◆ **Input records**
"""

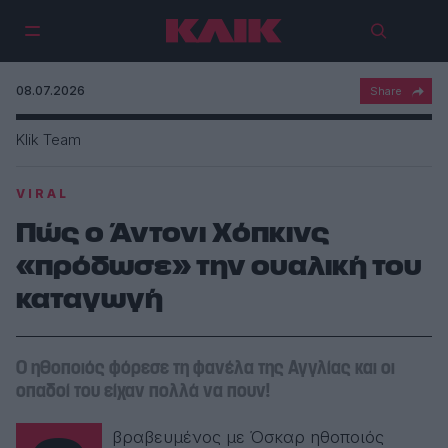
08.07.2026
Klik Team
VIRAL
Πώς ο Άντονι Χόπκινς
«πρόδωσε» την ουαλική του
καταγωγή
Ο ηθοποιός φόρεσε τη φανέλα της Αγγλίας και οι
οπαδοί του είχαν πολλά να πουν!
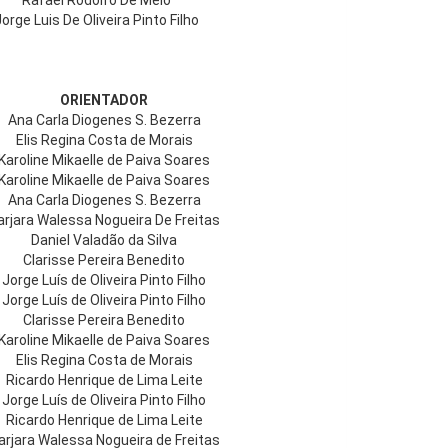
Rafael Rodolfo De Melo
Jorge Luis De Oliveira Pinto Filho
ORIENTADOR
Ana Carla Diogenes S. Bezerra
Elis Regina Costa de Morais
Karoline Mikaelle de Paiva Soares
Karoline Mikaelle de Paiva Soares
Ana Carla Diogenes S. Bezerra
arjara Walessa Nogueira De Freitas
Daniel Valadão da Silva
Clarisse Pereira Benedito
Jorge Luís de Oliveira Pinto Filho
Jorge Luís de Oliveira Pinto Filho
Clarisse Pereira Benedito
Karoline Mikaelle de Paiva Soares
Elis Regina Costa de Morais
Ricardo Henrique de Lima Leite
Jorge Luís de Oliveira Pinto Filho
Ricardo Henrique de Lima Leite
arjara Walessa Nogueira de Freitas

"""
"""

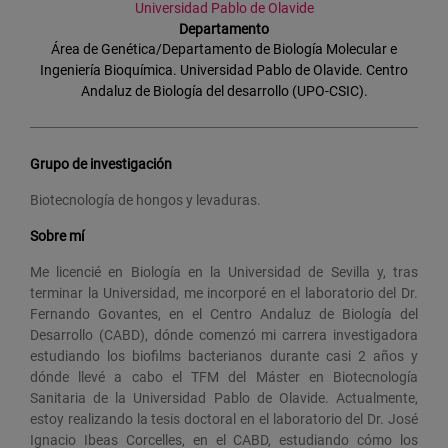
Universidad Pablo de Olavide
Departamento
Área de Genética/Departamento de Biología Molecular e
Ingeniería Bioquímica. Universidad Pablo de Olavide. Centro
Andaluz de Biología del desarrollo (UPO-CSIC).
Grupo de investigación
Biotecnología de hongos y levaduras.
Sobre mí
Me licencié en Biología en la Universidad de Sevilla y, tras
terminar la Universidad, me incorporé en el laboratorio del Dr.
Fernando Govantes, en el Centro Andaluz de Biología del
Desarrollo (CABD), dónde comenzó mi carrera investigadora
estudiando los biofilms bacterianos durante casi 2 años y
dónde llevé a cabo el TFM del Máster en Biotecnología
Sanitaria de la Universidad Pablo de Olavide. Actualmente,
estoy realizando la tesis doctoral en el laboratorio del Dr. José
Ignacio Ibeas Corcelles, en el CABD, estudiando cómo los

"""
"""

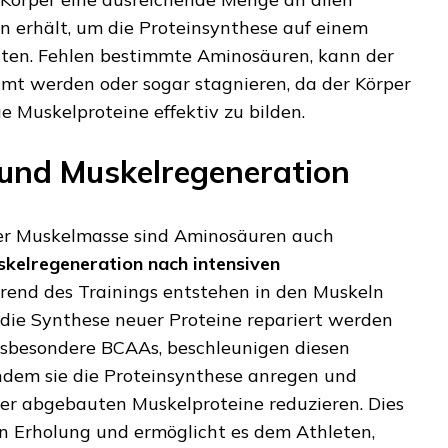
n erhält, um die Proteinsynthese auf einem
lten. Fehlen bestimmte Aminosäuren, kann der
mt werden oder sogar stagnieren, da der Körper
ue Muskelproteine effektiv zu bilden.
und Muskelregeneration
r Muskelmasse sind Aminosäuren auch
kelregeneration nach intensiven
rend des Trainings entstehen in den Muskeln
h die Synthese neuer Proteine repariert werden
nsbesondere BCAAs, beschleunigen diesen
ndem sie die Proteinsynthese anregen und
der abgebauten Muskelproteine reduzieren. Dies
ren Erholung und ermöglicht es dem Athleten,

"""

◆ **About this task**
Using only the listing above, restate exactly the lines from the line containing "estudiando los biofilms" through the line containing "Ignacio Ibeas Corcelles, en", both included.

◆ **Answer for this exercise**
estudiando los biofilms bacterianos durante casi 2 años y
dónde llevé a cabo el TFM del Máster en Biotecnología
Sanitaria de la Universidad Pablo de Olavide. Actualmente,
estoy realizando la tesis doctoral en el laboratorio del Dr. José
Ignacio Ibeas Corcelles, en el CABD, estudiando cómo los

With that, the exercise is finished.